中条千尋の妻は懐からくしゃくしゃになった紙を取り出して若殿の前に広げ
「わたくし、夫が文を出すとき、下人の寄三郎から奪い取って内容を書き写しましたの。全てですわ!見てくださいな。」
若殿も私もあっけにとられたが、その紙を見てみると
「xxxに贈り物を届けよ。六月十日」
のxxxにはいろいろな地名があり、地名と日付が書かれている紙が数十枚もあった。
中には
「牟婁郡(現在の和歌山県・三重県にあった郡)、苦楝子、苦楝皮、千 大両、二千文、四月中」
などとの書き付けもあった。
中条千尋の妻は
「牟婁にいるのは苦楝子という女ですわきっと!その女に贈り物と銭を送って!まったく腹立たしいわ!」
と怒りをにじませている。
若殿が
「この紙は預かってもよろしいですか?」
「もちろんですわ!では引き受けてくださるのね!よろしくお願いしますね。」
ともう一度、頭を下げて中条千尋の妻はさっさと帰った。
私は若殿に
「どうやって調べるんですか?いちいちこの書いてある場所へ出かけるんですか?」
というと若殿が
「地名だけでは詳しい場所が分からんから、贈り物を届ける役目の下人の寄三郎から話を聞くしかないなぁ」
などと話していると、大殿から呼び出しを受けたので私も若殿について大殿のいる対へいった。
つくと早速、大殿が
「ああ太郎、実はお前に調査してもらいたい件があってな」
「何でしょう?」
「最近、いろいろな地方の村でそれまで健康だった村人が突然発狂する事件が散発的にあってな」
えぇ!発狂って穏やかじゃないな!と思ったが、そんなことはどこでも日常的に起こっているが、周囲の人が外聞が悪いから隠しているはずじゃないのかなぁ?なぜ大殿の耳に入って事件とまでいわれるの?と疑問。
若殿も少し眉を上げ
「それは、なぜそれが事件なのですか?」
大殿は声をひそめ
「普通と言っては何だが、狂人というものはたいてい身内がよってたかって隠そうとして屋敷内に匿うだろう?だが、隠しきれないくらい多くの、それも今までに一人もいなかったような地域で多発しているのだ。
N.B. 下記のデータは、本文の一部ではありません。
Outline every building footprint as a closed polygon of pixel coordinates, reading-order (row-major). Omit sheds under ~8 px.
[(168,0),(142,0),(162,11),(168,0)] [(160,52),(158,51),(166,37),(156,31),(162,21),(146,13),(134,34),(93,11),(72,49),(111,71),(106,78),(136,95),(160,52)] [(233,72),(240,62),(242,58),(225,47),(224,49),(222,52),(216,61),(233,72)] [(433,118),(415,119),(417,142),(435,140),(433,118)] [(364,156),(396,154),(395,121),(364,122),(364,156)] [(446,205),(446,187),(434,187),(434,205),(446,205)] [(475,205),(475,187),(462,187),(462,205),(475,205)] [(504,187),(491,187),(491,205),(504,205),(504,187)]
」
こう言っては何だが、ある程度、裕福な家なら狂人を隠し通せるが、隠せないとすると、貧しい庶民の中に狂人がたくさんでているという事か。
若殿が少し考えた後
「考えられるのは疫病、もしくは中毒ですか?」
大殿が苦い顔をして頷くと
「あるいは、陽成院のように天狗の妖術かもしれんが。だからお前も調査に行くときは十分注意するように」
えぇっ!調査に行くのは決定なのっ?!もしかして私も?と焦って若殿の顔を見るとこちらを見てニヤリとした。